_Exercise brief_
Please reproduce all of the data below exactly, leaving each picture out.

_Data extract_
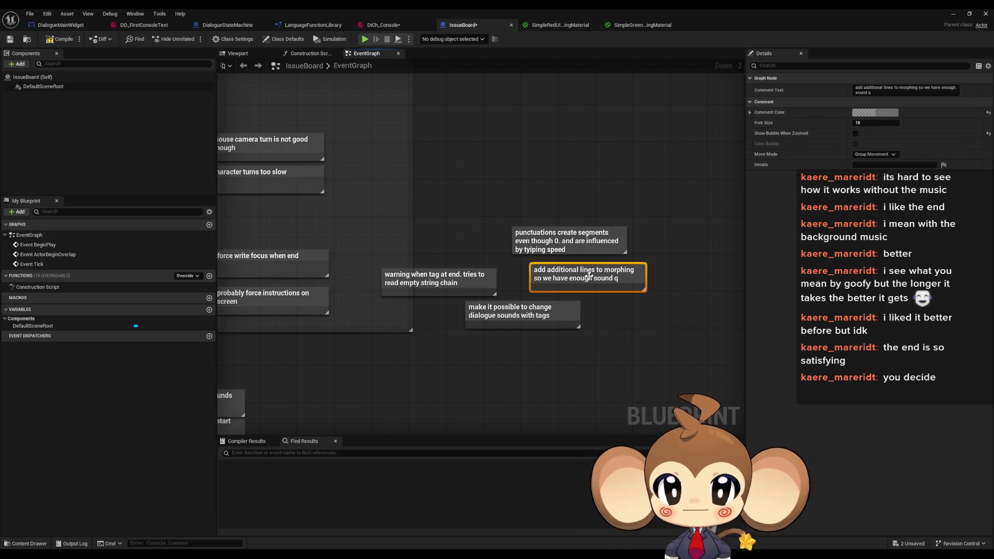
pyautogui.press('F2')
pyautogui.press('End')
pyautogui.write("'s")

_Written answer_
pyautogui.press('F2')
pyautogui.press('End')
pyautogui.write("'s")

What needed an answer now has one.